Czech inflation accelerated even more than analysts expected when it bounced two ticks above the CNB’s 2% target. Sound growth of core prices and the base effects of fuel and food prices are behind the pickup in inflation. In its last forecast, the CNB expected yoy price growth of only 1.9%. Higher inflation corroborates our views that the CNB will remove the FX commitment in the second quarter of the year.
Consumer prices advanced 0.8% mom. Growth was supported by all main categories in the consumer basket. The increase of regulated prices came as the biggest surprise. We expected a notable drop in gas prices, and thus we were surprised that they increased 1.4% mom. According to the statistical office, growth was partly due to the termination of discounts from last January. Other components of regulated prices recorded a mild increase, as well: electricity +0.3% mom, rentals +0.9%, water supply +1.1% and sewerage collection +0.5%. Regulated prices thus increased 0.4% mom, while we expected a drop of 0.5%. That is the end of the surprises. Other price categories developed in line with our expectations. Core prices increased 0.6% mom, fuel prices 3% and food prices 1.6%.
Yoy inflation accelerated to 2.2% and thus began overshooting the CNB target. Regulated prices recorded a yoy decline as a lagged reaction to energy price drops on the global market from last year is still apparent. In yoy terms, regulated prices are 0.1% lower. Core inflation stays at 2%, according to our calculations. Last year’s low prices now figure into the calculation as they decrease the comparison base and thus boost yoy growth to 11.5%. We see a similar situation in food prices but on a smaller scale, increasing 3.4% yoy.
Today’s statistical office report significantly surpasses the CNB’s February forecast, which predicted January inflation at 1.9%. The deviation thus reached 0.3pp. Prices thus keep surprising the CNB on the upside. The development corroborates our view that the bank board will remove the FX floor in the second quarter of the year. We expect this to happen at the regular monetary policy meeting on 4 May.

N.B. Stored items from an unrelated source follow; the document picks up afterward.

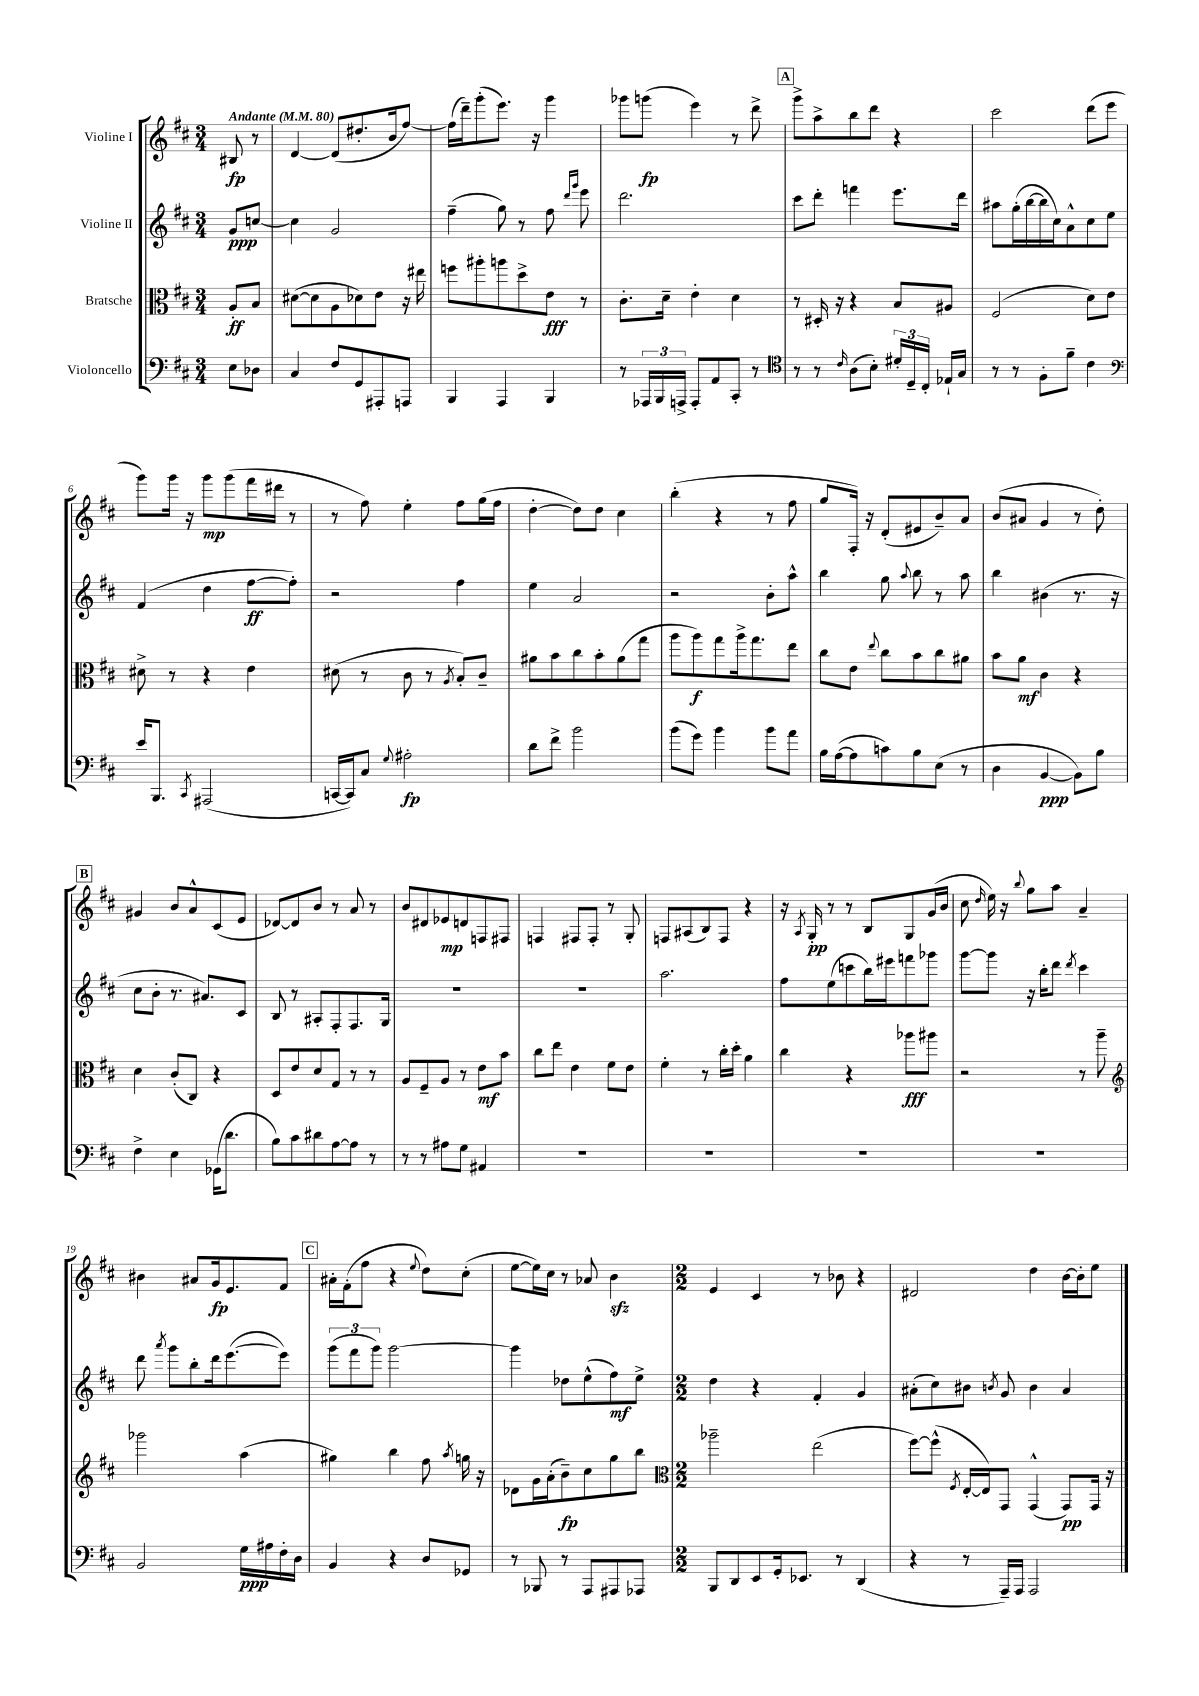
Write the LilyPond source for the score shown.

<<
\new StaffGroup <<
\new Staff = "s0" \with { instrumentName = "Violine I" } {
    \clef treble \key d \major \numericTimeSignature \time 3/4 \partial 4 \tempo "Andante" 4 = 80
    \autoBeamOff bis8\fp r8 |
    d'4~ d'8[( dis''8.-. b'16 fis''8]~) |
    fis''16[( d'''16--) g'''8-.( e'''8.]) r16 g'''4 |
    ges'''8[ g'''8]\fp( e'''4) r8 d'''8-> |
    \mark \markup { \box "A" } g'''8[-> a''8-> b''8 d'''8] r4 |
    cis'''2 d'''8[( e'''8] |
    g'''8[) g'''16] r16 g'''8[\mp g'''8( fis'''16 dis'''16] r8 |
    r8 fis''8) e''4-. fis''8[ g''16( fis''16] |
    d''4~-. d''8[) d''8] cis''4 |
    b''4-.( r4 r8 fis''8 |
    g''8[ fis16]-.) r16 d'8[-.( eis'8 b'8--) a'8] |
    b'8[( ais'8] g'4 r8 d''8-.) |
    \mark \markup { \box "B" } gis'4 b'8[ a'8-^ cis'8( e'8] |
    des'8[~) des'8 b'8] r8 a'8 r8 |
    b'8[ dis'8 ees'8\mp d'8 f8 fis8] |
    f4 fis8[ fis8]-. r8 g8-. |
    f8[ ais8( b8) f8] r4 |
    r16 \acciaccatura { a8 } g16-.\pp r8 r8 b8[ g8 g'16( b'16] |
    cis''8 \grace { d''16 } e''16) r16 \appoggiatura { b''8 } g''8[ a''8] a'4-- |
    bis'4 ais'8[ g'16\fp e'8. fis'8] |
    \mark \markup { \box "C" } ais'16[-. fis'16-.( fis''8] r4 \appoggiatura { e''8 } d''8[) cis''8]-.( |
    e''8[~ e''16) cis''16] r8 aes'8 b'4\sfz |
    \numericTimeSignature \time 2/2 e'4 cis'4 r8 bes'8 r4 |
    dis'2 d''4 b'16[~ b'16-. e''8] \bar "|." |
}
\new Staff = "s1" \with { instrumentName = "Violine II" } {
    \clef treble \key d \major \numericTimeSignature \time 3/4 \partial 4
    \autoBeamOff g'8[\ppp c''8]~ |
    c''4 g'2 |
    fis''4--( g''8) r8 fis''8 \grace { d'''16[ g'''16] } e'''8 |
    d'''2. |
    \mark \markup { \box "A" } cis'''8[ d'''8]-. f'''4 e'''8.[ d'''16] |
    ais''8[ g''16-.( b''16~ b''16 cis''16) a'8-^ cis''8 e''8] |
    fis'4( d''4 fis''8[~\ff fis''8]-.) |
    r2 fis''4 |
    e''4 a'2 |
    r2 b'8[-. a''8]-^ |
    b''4 g''8 \appoggiatura { a''8 } b''8 r8 a''8 |
    b''4 bis'4( r8. r16 |
    \mark \markup { \box "B" } cis''8[ b'8]-. r8. ais'8.[) cis'8] |
    b8 r8 ais8[-. fis8-. fis8. g16] |
    R2. |
    R2. |
    a''2. |
    fis''8[ e''8( c'''8 b''16) eis'''16 f'''8 ges'''8] |
    g'''8[~ g'''8] r16 b''16[-. d'''8] \acciaccatura { d'''8 } cis'''4 |
    d'''8 \acciaccatura { a'''8 } g'''8[ b''8-. d'''16 e'''8.~( e'''8]) |
    \mark \markup { \box "C" } \tuplet 3/2 { g'''8[( fis'''8 g'''8]) } g'''2~ |
    g'''4 des''8[ e''8-^( fis''8\mf) e''8]-> |
    \numericTimeSignature \time 2/2 d''4 r4 fis'4-. g'4 |
    ais'8[-.( cis''8) bis'8] \acciaccatura { b'8 } g'8 b'4 ais'4 \bar "|." |
}
\new Staff = "s2" \with { instrumentName = "Bratsche" } {
    \clef alto \key d \major \numericTimeSignature \time 3/4 \partial 4
    \autoBeamOff a8[-.\ff b8] |
    dis'8[~( dis'8 a8 des'8) e'8] r16 eis''16 |
    f''8[ ais''8-. a''8 d''8-> e'8]\fff r8 |
    cis'8.[-. d'16]-- e'4-. d'4 |
    \mark \markup { \box "A" } r8 dis16-. r16 r4 b8[ ais8] |
    fis2( d'8[) e'8] |
    dis'8-> r8 r4 e'4 |
    dis'8( r8 cis'8 r8 \acciaccatura { a8 } b8[-.) cis'8]-- |
    ais'8[ b'8 cis''8 b'8-. ais'8( g''8] |
    a''8[ a''8\f) g''8 a''16-> g''8. e''8] |
    cis''8[ e'8] \appoggiatura { e''8 } cis''8[ b'8 cis''8 ais'8] |
    b'8[ a'8]\mf cis'4 r4 |
    \mark \markup { \box "B" } d'4 cis'8[-.( cis8]) r4 |
    d8[ e'8 d'8 g8] r8 r8 |
    a8[ fis8-- a8] r8 e'8[\mf b'8] |
    cis''8[ e''8] e'4 fis'8[ e'8] |
    fis'4-. r8 cis''16[-. d''16]-. a'4 |
    cis''4 r4 aes''8[\fff ais''8] |
    r2 r8 a''8-- |
    \clef treble ges'''2 a''4( |
    \mark \markup { \box "C" } gis''4) b''4 fis''8 \acciaccatura { a''8 } g''16 r16 |
    des'8[ g'16 a'16-.( b'8--\fp) cis''8 g''8 b''8] |
    \numericTimeSignature \time 2/2 \clef alto aes''2-- e''2( |
    fis''8[~) fis''8]-^( \acciaccatura { fis8 } e16[~-. e16) g,8] g,4-^( g,8[\pp) g,16] r16 \bar "|." |
}
\new Staff = "s3" \with { instrumentName = "Violoncello" } {
    \clef bass \key d \major \numericTimeSignature \time 3/4 \partial 4
    \autoBeamOff e8[ des8] |
    cis4 fis8[ g,8 ais,,8-. a,,8] |
    b,,4 a,,4 b,,4 |
    r8 \tuplet 3/2 { aes,,16[ b,,16 a,,16]-> } a,,8[-. a,8 cis,8]-. r8 |
    \mark \markup { \box "A" } \clef tenor r8 r8 \grace { cis'16 } a8[( b8]-.) \tuplet 3/2 { dis'16[-. d16-- cis16]-. } ees16[-! g16] |
    r8 r8 fis8[-. fis'8]-- cis'4 |
    \clef bass e'16[ b,,8.] \acciaccatura { cis,8 } ais,,2( |
    c,16[~ c,16) cis8] \appoggiatura { g8 } ais2-.\fp |
    d'8[ fis'8]-> b'2 |
    b'8[( g'8]) b'4 b'8[ a'8] |
    b16[ a16~( a8 c'8) b8 e8]( r8 |
    d4 b,4~\ppp b,8[) b8] |
    \mark \markup { \box "B" } fis4-> e4 ges,16[( d'8.] |
    b8[) cis'8 dis'8 a8~ a8] r8 |
    r8 r8 ais8[ g8] ais,4 |
    R2. |
    R2. |
    R2. |
    R2. |
    b,2 g16[\ppp ais16 fis16-. d16] |
    \mark \markup { \box "C" } b,4 r4 d8[ ges,8] |
    r8 bes,,8 r8 a,,8[ ais,,8 aes,,8] |
    \numericTimeSignature \time 2/2 b,,8[ d,8 e,8 g,16-. ees,8.] r8 d,4( |
    r4 r8 a,,16[--) a,,16] a,,2 \bar "|." |
}
>>
>>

Inflation should keep overshooting the CNB target for the whole year. In the first half of the year, it will be supported by the statistical base effects of food and fuel prices. In the second half of the year, the core element will be the main driver. Core prices will be supported by accelerating wage growth and sound increases in consumption. The future development of regulated prices will depend on gas price dynamics. Even last year, distributors held off on price cuts until May. Prices might also decrease this year, but their drop would probably be shallower than we originally expected. Overall, we see growth in inflation as spread across the categories of the consumer basket, making it rather robust.